7.3.8 Potasyumun çözeltiye geçişi

Potasyum iyonunun çözeltiye geçiş eğilimi sodyum iyonunun çözeltiye geçiş eğilimine çok benzemektedir. Çözeltiye geçen potasyum iyonu borik asit çözeltisinde çözünebilen tuzlardan veya potasyum içeren kil minerallerinin dekompozisyonundan kaynaklanabilir. Tablo 7.3 ve 6.3’ün kıyaslanmasından görülebileceği gibi %18’lik borik asit çözeltisinde çözünebilen potasyum konsantrasyonu %20 ve %35 propionik asitli ortamda yürütülen sürekli deneylerde elde edilen değerlere çok yakındır. %18’lik borik asit çözeltisinde oluşan 15 ppm’lik konsantrasyon kaçınılmaz potasyum konsantrasyonu olarak göz önüne alınırsa propionik asit varlığının killerin dekompozisyonu ile gelebilecek potasyum konsantrasyonunu çok düşük seviyeye çektiği görülmektedir.
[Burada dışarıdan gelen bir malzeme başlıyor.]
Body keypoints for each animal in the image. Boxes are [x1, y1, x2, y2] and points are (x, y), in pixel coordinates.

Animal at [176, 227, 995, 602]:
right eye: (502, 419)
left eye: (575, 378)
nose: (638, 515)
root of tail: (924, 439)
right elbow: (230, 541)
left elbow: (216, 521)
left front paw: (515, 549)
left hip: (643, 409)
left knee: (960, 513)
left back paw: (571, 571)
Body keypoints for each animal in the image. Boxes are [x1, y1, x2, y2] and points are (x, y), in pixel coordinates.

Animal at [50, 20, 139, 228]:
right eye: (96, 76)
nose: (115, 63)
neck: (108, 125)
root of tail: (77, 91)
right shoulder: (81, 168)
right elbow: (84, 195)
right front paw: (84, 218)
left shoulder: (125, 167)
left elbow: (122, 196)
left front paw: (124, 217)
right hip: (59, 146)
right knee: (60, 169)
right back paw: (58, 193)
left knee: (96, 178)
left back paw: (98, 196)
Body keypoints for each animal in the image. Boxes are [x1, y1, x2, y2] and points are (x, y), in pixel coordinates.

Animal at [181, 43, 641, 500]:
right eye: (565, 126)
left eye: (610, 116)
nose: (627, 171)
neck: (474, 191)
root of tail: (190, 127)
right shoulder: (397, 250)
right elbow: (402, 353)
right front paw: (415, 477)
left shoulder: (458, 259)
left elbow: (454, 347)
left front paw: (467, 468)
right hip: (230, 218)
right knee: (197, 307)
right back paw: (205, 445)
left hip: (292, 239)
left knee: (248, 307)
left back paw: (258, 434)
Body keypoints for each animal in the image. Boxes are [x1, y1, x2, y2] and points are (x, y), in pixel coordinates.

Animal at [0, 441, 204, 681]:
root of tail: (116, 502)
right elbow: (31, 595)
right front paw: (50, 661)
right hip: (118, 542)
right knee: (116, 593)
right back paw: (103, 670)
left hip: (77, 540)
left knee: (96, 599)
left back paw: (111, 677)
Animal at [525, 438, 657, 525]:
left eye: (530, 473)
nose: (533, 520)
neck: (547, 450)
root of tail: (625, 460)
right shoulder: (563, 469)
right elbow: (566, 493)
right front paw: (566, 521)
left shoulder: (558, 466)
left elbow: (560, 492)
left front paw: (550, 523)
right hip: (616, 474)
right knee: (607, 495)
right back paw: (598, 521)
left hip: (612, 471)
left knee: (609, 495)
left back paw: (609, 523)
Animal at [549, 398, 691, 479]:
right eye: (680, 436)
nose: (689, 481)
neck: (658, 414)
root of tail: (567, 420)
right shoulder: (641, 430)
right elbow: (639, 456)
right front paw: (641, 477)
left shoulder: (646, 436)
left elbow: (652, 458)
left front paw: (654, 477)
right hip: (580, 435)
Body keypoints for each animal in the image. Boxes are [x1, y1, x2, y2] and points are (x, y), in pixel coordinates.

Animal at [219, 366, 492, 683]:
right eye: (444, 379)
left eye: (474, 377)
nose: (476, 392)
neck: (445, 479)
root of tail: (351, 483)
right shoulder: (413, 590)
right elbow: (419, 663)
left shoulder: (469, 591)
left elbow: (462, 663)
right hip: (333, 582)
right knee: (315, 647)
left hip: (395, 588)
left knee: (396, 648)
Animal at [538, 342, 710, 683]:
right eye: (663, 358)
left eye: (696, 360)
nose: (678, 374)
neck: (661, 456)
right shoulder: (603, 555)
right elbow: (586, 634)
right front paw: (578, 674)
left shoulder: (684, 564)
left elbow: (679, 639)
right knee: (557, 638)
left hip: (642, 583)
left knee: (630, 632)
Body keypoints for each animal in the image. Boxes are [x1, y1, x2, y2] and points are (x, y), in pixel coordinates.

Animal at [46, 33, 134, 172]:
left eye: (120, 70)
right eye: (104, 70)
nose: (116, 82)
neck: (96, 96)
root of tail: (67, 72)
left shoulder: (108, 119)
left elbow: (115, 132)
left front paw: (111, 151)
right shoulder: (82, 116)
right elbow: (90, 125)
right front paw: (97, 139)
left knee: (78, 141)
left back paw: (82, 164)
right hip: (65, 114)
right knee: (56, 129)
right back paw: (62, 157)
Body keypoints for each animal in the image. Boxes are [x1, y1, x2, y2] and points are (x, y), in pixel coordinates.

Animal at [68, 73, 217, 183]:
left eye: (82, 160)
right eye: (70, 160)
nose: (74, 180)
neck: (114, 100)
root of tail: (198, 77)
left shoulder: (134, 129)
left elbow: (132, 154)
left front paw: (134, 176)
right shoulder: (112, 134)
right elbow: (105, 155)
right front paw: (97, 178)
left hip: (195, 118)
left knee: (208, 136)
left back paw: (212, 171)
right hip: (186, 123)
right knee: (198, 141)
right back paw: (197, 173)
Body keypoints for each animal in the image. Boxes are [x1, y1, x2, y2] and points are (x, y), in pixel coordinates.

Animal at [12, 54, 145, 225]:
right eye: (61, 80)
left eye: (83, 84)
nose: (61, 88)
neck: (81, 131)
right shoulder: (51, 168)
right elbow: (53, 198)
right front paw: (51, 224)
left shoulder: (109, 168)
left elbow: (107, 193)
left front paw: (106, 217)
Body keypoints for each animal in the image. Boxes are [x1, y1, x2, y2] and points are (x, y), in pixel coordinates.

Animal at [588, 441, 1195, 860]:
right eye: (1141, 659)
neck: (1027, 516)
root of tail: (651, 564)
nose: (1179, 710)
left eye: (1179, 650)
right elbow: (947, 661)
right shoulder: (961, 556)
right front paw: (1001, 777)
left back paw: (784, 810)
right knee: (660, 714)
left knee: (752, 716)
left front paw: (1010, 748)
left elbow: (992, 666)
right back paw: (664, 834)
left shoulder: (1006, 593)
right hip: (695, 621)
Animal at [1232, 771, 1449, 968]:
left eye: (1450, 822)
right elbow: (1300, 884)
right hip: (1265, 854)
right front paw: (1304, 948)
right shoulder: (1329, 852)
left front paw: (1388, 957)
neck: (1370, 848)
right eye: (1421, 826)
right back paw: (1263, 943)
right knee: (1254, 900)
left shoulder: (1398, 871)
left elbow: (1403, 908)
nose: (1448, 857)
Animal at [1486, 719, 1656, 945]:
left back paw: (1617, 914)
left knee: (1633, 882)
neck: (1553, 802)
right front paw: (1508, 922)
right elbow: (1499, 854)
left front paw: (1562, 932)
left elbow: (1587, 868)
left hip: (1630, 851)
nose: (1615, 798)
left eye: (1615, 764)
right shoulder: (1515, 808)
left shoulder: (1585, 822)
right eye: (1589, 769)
Potasyum iyonu açısından propionik asit varlığının killerin dekompozisyonunu engellemesi magnezyum ve sodyum safsızlıkları için bulunan sonuçlarla benzerdir.

Yukarıdaki açıklamalardan bağımsız olarak, yalnızca reaksiyonlar sonucunda çözeltide elde edilen potasyum konsantrasyonu açısından düşünülürse, %40.5 B2O3 içeren cevherin propionik asit içeren ortamdaki reaksiyonlarından elde edilen sonuçların %45.5 B2O3 içeren cevherin %100 sülfürik asitli ortamdaki reaksiyonundan elde edilen sonuçlara eşdeğer olduğu görülür.

Tablo 7.3 ve Şekil 6.14 karşılaştırıldığında, propionik asit varlığında gerçekleştirilen sürekli reaksiyon deneylerinde elde edilen potasyum konsantrasyonlarının aynı şartlarda yürütülen kesikli deneyler sonucunda elde edilenlerle hemen hemen aynı olduğu görülmektedir. %100 sülfürik asit ile gerçekleştirilen reaksiyonlar için ise sürekli deneylerde kesikli yürütülene kıyasla daha yüksek potasyum konsantrasyonları elde edilmiştir. Benzer duruma çözeltiye magnezyum geçişinde de rastlanmış olup bunun sebebi daha önce de açıklandığı gibi sürekli reaksiyon ortamında daha fazla serbest sülfürik asitin bulunmasıdır.